Mean metabolite levels in institutional units (i.u.) and SDs for N-acetyl-l-aspartate (NAA), lactate (Lac), total creatine (tCr), and total choline (tCho) in the 4 diagnostic groups. Significant differences relative to the converters are marked by asterisks (*p < 0.05, **p < 0.01) and relative to the mitochondrial encephalomyopathy, lactic acidosis, and stroke-like episodes (MELAS) group by daggers (†p < 0.05, ‡p < 0.01). The black circle atop the bar for the converters emphasizes the concerted and unanticipated increases in all metabolite levels in this group.

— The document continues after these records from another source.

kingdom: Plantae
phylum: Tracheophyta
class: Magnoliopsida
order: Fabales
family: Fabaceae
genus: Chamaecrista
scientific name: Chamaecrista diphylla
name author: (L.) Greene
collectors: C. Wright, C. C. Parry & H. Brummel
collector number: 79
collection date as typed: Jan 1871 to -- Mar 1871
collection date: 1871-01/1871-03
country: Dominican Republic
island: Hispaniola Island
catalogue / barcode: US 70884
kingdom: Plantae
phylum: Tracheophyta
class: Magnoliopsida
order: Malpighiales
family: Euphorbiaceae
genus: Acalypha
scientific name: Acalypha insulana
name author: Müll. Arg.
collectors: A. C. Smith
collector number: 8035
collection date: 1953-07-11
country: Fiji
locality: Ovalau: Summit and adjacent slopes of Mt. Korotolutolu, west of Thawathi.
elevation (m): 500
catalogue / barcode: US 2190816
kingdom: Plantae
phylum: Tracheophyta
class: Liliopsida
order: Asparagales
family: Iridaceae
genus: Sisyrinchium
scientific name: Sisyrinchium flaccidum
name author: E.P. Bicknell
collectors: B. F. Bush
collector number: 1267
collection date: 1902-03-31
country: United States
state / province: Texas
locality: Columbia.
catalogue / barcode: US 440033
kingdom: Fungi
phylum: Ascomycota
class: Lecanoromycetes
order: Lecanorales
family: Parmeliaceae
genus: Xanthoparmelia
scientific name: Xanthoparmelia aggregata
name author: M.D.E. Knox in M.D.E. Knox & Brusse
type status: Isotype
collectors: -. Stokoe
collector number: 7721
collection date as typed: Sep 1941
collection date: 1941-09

Figure 3. Associations between magnetic resonance spectroscopy metabolites and clinical indices in mutation carriers

(A) Negative linear relationship between gray matter N-acetyl-l-aspartate (NAA) and the Global Neuropsychological score, indicating lower NAA concentrations in those individuals with higher neuropsychological dysfunction. (B) Inverse relationship between lactate levels and the neurologic status, indicating higher lactate in those with pronounced neurologic impairment.